WHAT THE TASK ASKS. Could you find each line of the data below that contains the word "שעות" and copy those lines?

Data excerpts

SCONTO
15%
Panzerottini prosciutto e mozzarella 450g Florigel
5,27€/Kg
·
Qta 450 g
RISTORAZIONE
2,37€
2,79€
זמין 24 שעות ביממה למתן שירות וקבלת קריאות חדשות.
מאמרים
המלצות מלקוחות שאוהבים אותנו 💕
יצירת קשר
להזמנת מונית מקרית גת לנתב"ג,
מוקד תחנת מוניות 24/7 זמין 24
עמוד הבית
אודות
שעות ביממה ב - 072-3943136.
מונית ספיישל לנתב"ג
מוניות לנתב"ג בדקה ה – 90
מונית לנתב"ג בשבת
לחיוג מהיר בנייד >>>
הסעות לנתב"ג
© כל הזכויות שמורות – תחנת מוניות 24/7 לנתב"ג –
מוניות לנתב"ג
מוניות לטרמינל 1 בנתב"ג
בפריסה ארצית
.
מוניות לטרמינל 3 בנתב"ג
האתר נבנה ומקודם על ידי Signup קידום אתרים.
---
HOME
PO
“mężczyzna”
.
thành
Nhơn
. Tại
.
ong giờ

SOLUTION TO THIS TASK.
זמין 24 שעות ביממה למתן שירות וקבלת קריאות חדשות.
שעות ביממה ב - 072-3943136.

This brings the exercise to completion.